Ainda assim, ela aconselha que a mulher que queira levar adiante a denúncia o faça imediatamente, pois em alguns casos pode ser necessário o exame de corpo de delito.

Alternativas legais

Embora a prática do stealthing ainda seja pouco reconhecida como violência sexual e não seja caracterizada como estupro pela lei, a vítima pode recorrer a alternativas legais.

Souza cita, por exemplo, os artigos 130 (perigo de contato venéreo) do Código Penal, o 131, que diz ser crime “praticar, com o fim de transmitir a outrem moléstia grave de que está contaminado, ato capaz de produzir o contágio” e o 215, que aponta ser criminoso “ter conjunção carnal ou praticar outro ato libidinoso com alguém, mediante fraude ou outro meio que impeça ou dificulte a livre manifestação da vontade da vítima”.

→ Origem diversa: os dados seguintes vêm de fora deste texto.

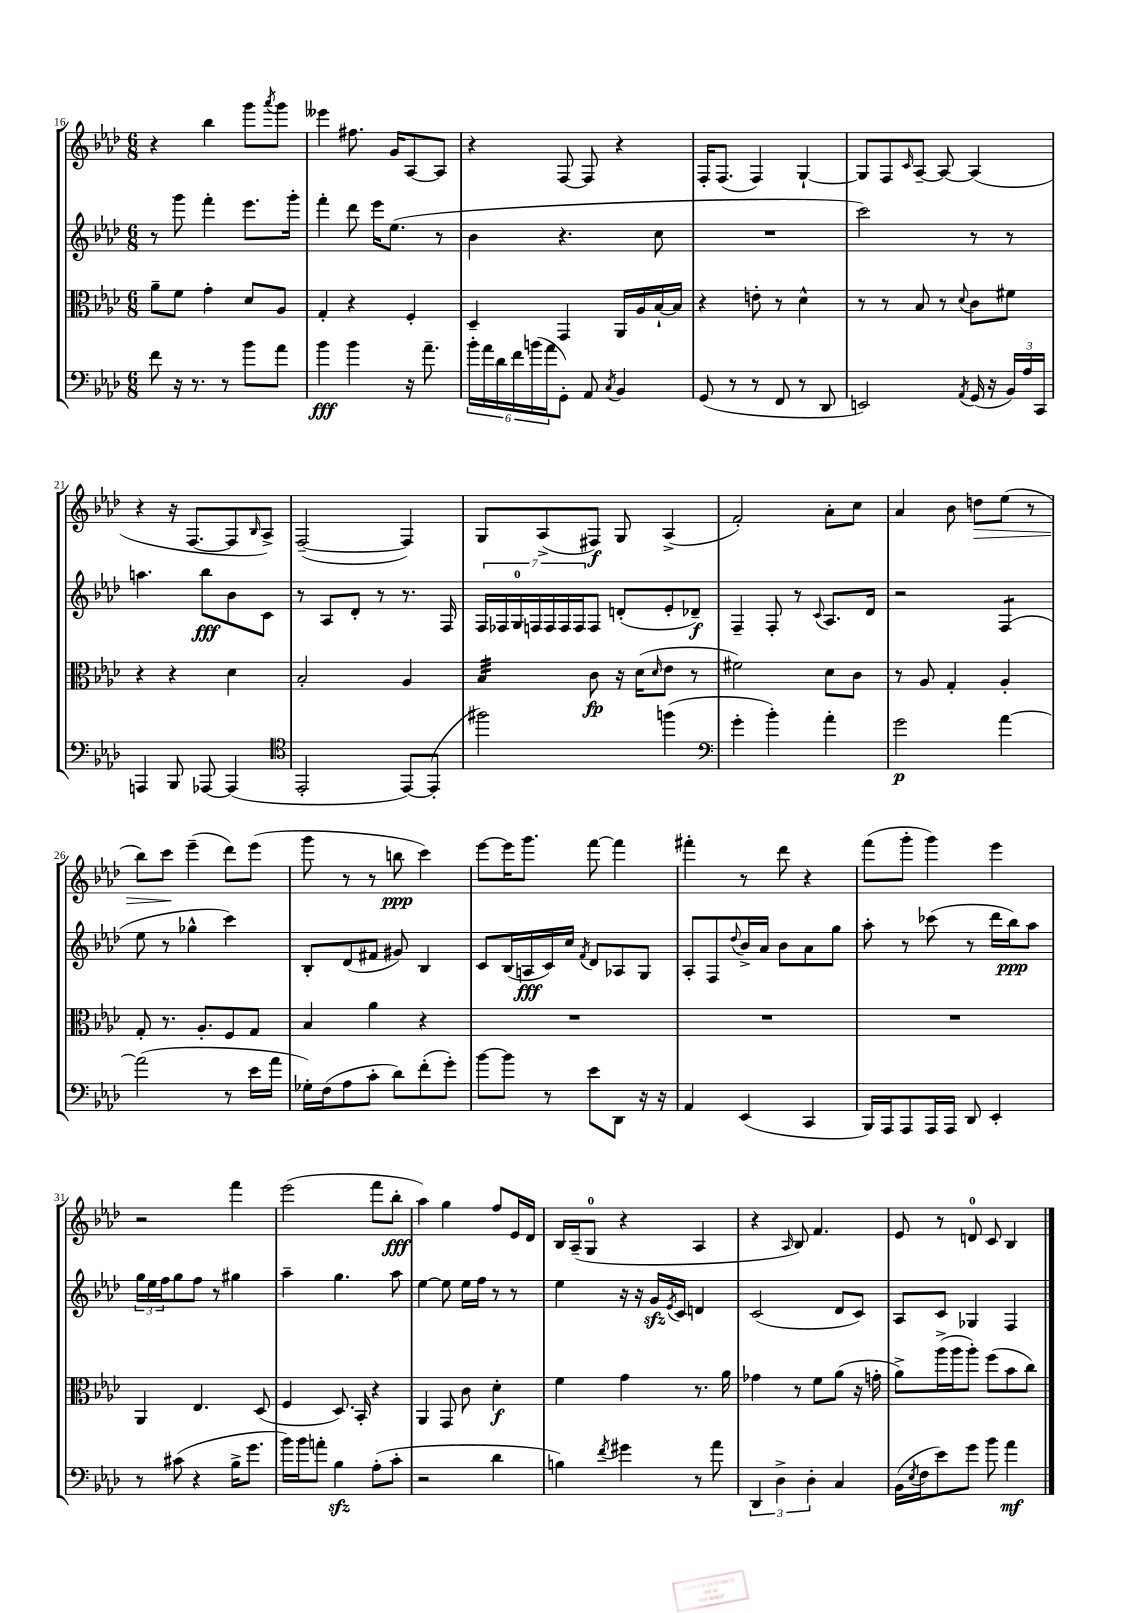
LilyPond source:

<<
\new StaffGroup <<
\new Staff = "s0" {
    \clef treble \key aes \major \numericTimeSignature \time 6/8
    r4 bes''4 g'''8 \acciaccatura { aes'''8 } g'''8 |
    eeses'''4 fis''8. g'16 aes8~ aes8 |
    r4 f8~ f8 r4 |
    f16-. f8.( f4) g4~-! |
    g8 f8 \grace { c'16 } aes8~-- aes8~ aes4( |
    r4 r16 f8.~ f8 \grace { bes16 } aes8->) |
    f2~--( f4) |
    g8 aes8->( fis8\f) g8 aes4->( |
    f'2-.) aes'8-. c''8 |
    aes'4 bes'8 d''8\> ees''8( r8 |
    bes''8) c'''8\! ees'''4--( des'''8) ees'''8( |
    g'''8 r8 r8 b''8\ppp c'''4) |
    ees'''8~ ees'''16 g'''8. f'''8~ f'''4 |
    fis'''4-. r8 des'''8 r4 |
    f'''8( g'''8-. g'''4) ees'''4 |
    r2 f'''4 |
    ees'''2( f'''8 bes''8-.\fff |
    aes''4) g''4 f''8 ees'16 des'16 |
    bes16 aes16--( g8-0 r4 aes4 |
    r4 \grace { aes16 } bes8) f'4. |
    ees'8 r8 d'8-0 c'8 bes4 \bar "|." |
}
\new Staff = "s1" {
    \clef treble \key aes \major \numericTimeSignature \time 6/8
    r8 g'''8 f'''4-. ees'''8. g'''16-. |
    f'''4-. des'''8 ees'''16 ees''8.( r8 |
    bes'4 r4. c''8 |
    R2. |
    c'''2) r8 r8 |
    a''4. bes''8\fff bes'8 c'8 |
    r8 aes8 des'8-. r8 r8. f16 |
    \tuplet 7/4 { f16 fes16 g16-0 f16 f16 f16 f16 } f8 d'8-.( ees'8-. des'8--\f) |
    f4-- f8-. r8 \appoggiatura { c'8 } aes8. des'16 |
    r2 f4:8( |
    ees''8 r8 ges''4-^ c'''4) |
    bes8-. des'8( fis'8 gis'8) bes4 |
    c'8 bes16( a16\fff c'16) c''16 \acciaccatura { f'8 } des'8 aes8 g8 |
    aes8-. f8 \appoggiatura { des''8 } bes'16-> aes'16 bes'8 aes'8 g''8 |
    aes''8-. r8 ces'''8( r8 des'''16 bes''16\ppp) aes''8 |
    \tuplet 3/2 { g''16 ees''16 f''16 } g''8 f''8 r8 gis''4 |
    aes''4-- g''4. aes''8 |
    ees''4~ ees''8 ees''16 f''16 r8 r8 |
    ees''4 r16 r16 g'16\sfz \acciaccatura { ees'8 } c'16 d'4 |
    c'2( des'8 c'8) |
    aes8 c'8 ges4 f4 \bar "|." |
}
\new Staff = "s2" {
    \clef alto \key aes \major \numericTimeSignature \time 6/8
    aes'8-- f'8 g'4-. des'8 aes8 |
    g4-. r4 f4-. |
    des4-- g,4 aes,16 aes16 bes16~-! bes16 |
    r4 e'8-. r8 des'4-^ |
    r8 r8 bes8 r8 \appoggiatura { des'8 } c'8 fis'8 |
    r4 r4 des'4 |
    bes2-. aes4 |
    bes4:32 c'8\fp r16 des'16( \grace { des'16 } ees'8 r8 |
    fis'2) des'8 c'8 |
    r8 aes8 g4-. aes4-. |
    g8-. r8. aes8.-. f8 g8 |
    bes4 aes'4 r4 |
    R2. |
    R2. |
    R2. |
    aes,4 ees4. des8( |
    f4 des8.) bes,16-. r4 |
    aes,4 g,8 c'8 des'4-.\f |
    f'4 g'4 r8. aes'16 |
    ges'4 r8 f'8 aes'8( r16 g'16-. |
    aes'8->) aes''16->( aes''16 aes''8-.) f''8( bes'8 c''8) \bar "|." |
}
\new Staff = "s3" {
    \clef bass \key aes \major \numericTimeSignature \time 6/8
    f'8 r16 r8. r8 bes'8 aes'8 |
    bes'4\fff bes'4 r16 aes'8.-- |
    \tuplet 6/4 { bes'16-. aes'16 des'16 f'16 b'16( aes'16 } g,8-.) aes,8 \acciaccatura { c8 } bes,4 |
    g,8( r8 r8 f,8 r8 des,8 |
    e,2) \acciaccatura { aes,8 } g,16( r16 \tuplet 3/2 { bes,16) aes16 c,16 } |
    a,,4 bes,,8 aes,,8~ aes,,4( |
    \clef tenor ees,2-. ees,8~) ees,8-.( |
    fis''2) f''4( |
    \clef bass g'4-. bes'4-.) aes'4-. |
    g'2\p aes'4~ |
    aes'2( r8 ees'16 aes'16 |
    ges16-.) f16( aes8 c'8-. des'8) f'8-.( g'8-.) |
    bes'8~ bes'8 r8 ees'8 des,8 r16 r16 |
    aes,4 ees,4( c,4 |
    bes,,16) aes,,16 aes,,8 aes,,16 aes,,16 des,8 ees,4-. |
    r8 cis'8( r4 bes16-> g'8. |
    bes'16) bes'16 a'8-. bes4\sfz aes8-.( c'8-. |
    r2 des'4 |
    b4) \acciaccatura { f'8 } gis'4 r8 aes'8 |
    \tuplet 3/2 { des,4 des4-> des4-. } c4 |
    bes,16( \acciaccatura { ees8 } f16 ees'8) g'8 bes'8 aes'4\mf \bar "|." |
}
>>
>>
\layout { \context { \Score currentBarNumber = #16 } }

“É importante que a mulher que for realizar a denúncia na delegacia já esteja consciente desses crimes, para a tipificação da conduta do parceiro desleal”, diz a advogada.

Ainda existe a possibilidade da responsabilização civil deste ato por problemas como uma gravidez indesejada ou aborto, a necessidade de custeio de tratamento médico e efeitos de abalo moral sofrido.

Vítima de abuso após conhecer um rapaz pelo Tinder, Ana Carolina* correu para fazer exames após ter transado sem proteção para checar se estava tudo bem com a saúde. Por sorte, estava. “Mas foi muito humilhante o que aconteceu”, conclui.

*O nome foi alterado para proteger a identidade da vítima.